The themes allow Aldrich to put together designers whose work plays off each other.

“The ‘shattered’ theme is really representing the idea of taking a critical look into how we’re consuming products — the shattering is breaking this misconception that we can’t look back into the old ways of doing production and bringing those into the future,” he said of the first day’s theme.

“The ‘repose’ is the organic; think of it like a vase, when you shatter this way of looking at doing commerce, instead of doing global commerce, you can look locally.”

Cutting-edge designs

Kim Vanyo of Khymanyo Studio, also in Saratoga Springs, will be featured in the more cutting-edge show Saturday night.

“I have a small ready-to-wear collection that I’ve marketed to boutiques and I’m slowly trying to build that part of the business up, but what I do do is add things and accessorize that line and make it runway worthy,” she said of the 10 looks she plans to showcase on the runway.

“I want to show what I’m doing,” she added. “Any artist that’s worth their weight can make beautiful things, but we want to make things that people want to wear.”

Frittelli said they appreciate Aldrich and his team taking the reins for the show.
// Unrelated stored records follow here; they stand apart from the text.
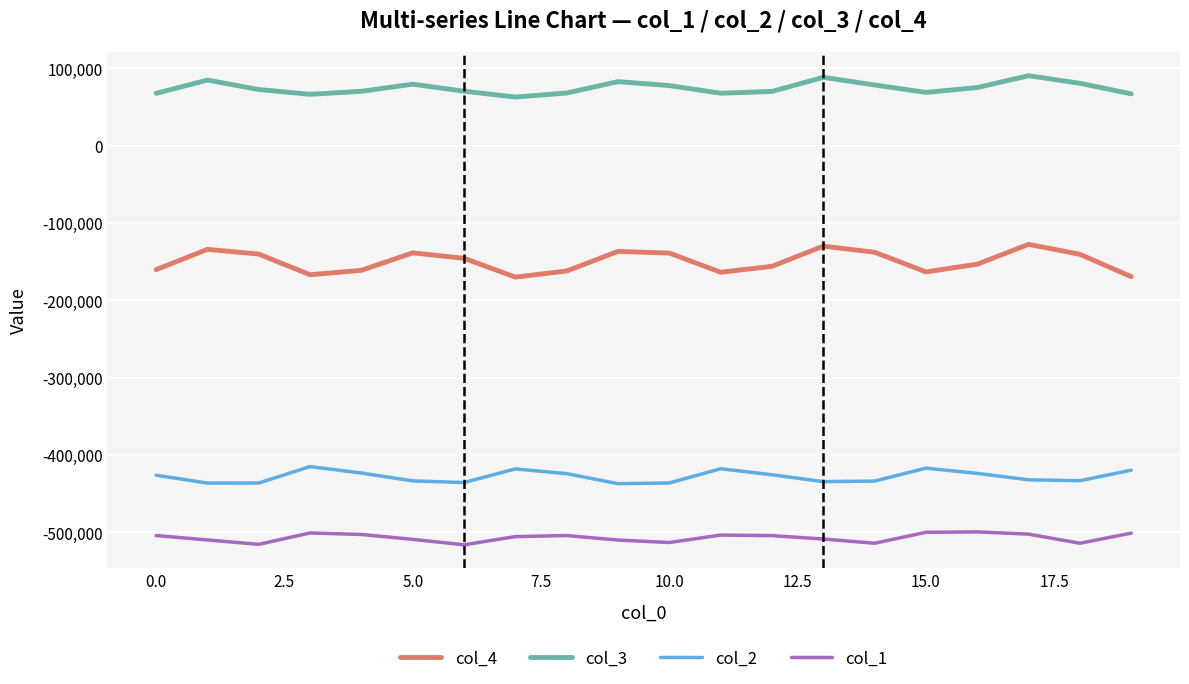

True or false: col_4 and col_3 cross at least once.

False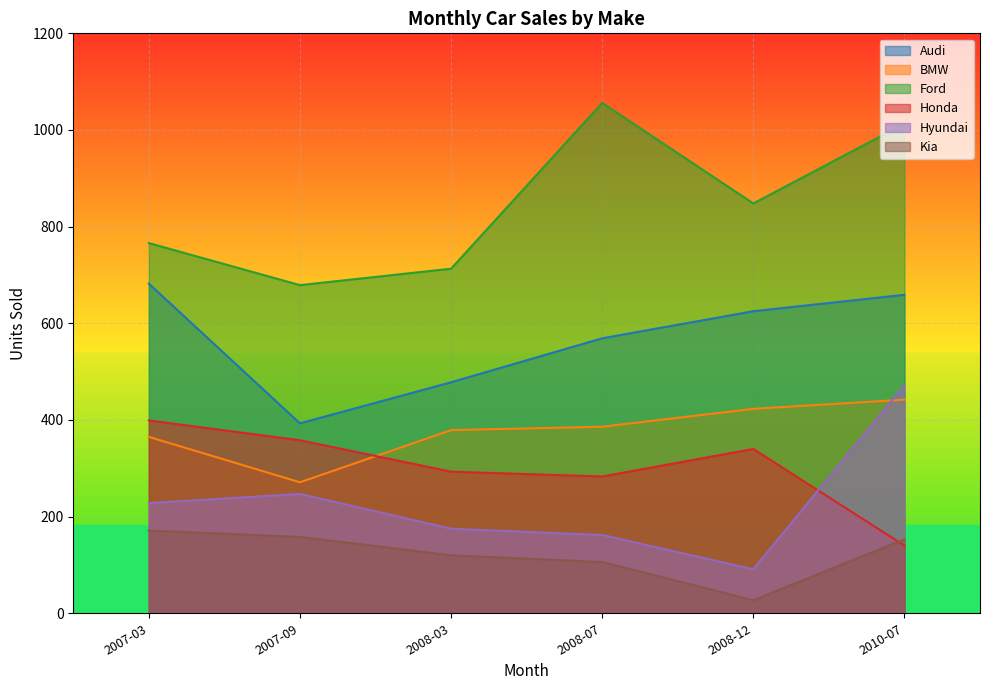

How many categories are shown in the chart?

6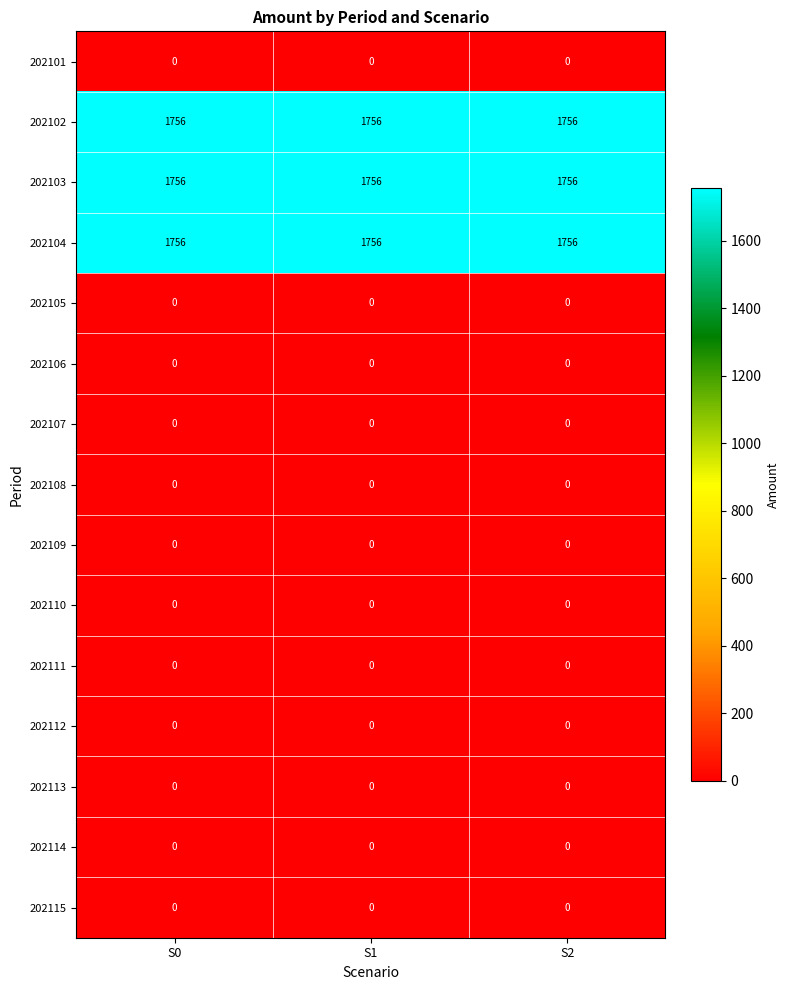

What is the average value of the 202104 series?

1756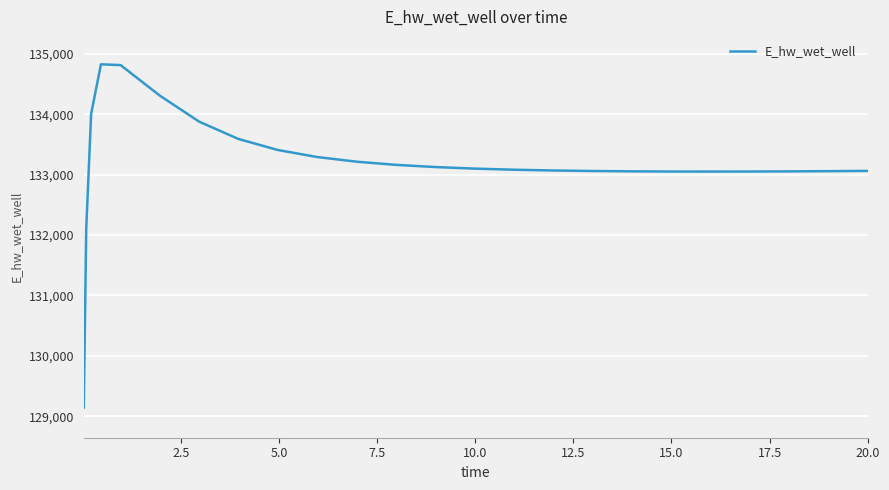

What is the maximum value shown in the chart?

134824.8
As co-owners of a business, she and Lockwood often have to juggle countless tasks at a time; this show offers them a chance to focus on the designs, she said.

They’ll be focusing on the work for the show in the coming weeks as they move into hyper-drive.

“We have a couple weeks,” said Frittelli. “It’s going to be crazy here.”

And that craziness will all be worth it, according to Frittelli, when the theatrical show begins.

“The lights go down and these men and women come out and it takes your breath away,” she said.

Additional events

Friday’s festivities include a VIP preview at the pop up shop starting at 6 p.m. This allows those with the VIP tickets an advance look at the designs before the runway shows, and a chance to meet the designers. Saturday VIP tickets are sold out; Sunday VIP tickets are still available. VIP tickets include a first or second row seat to that day’s show and admission to the sneak preview.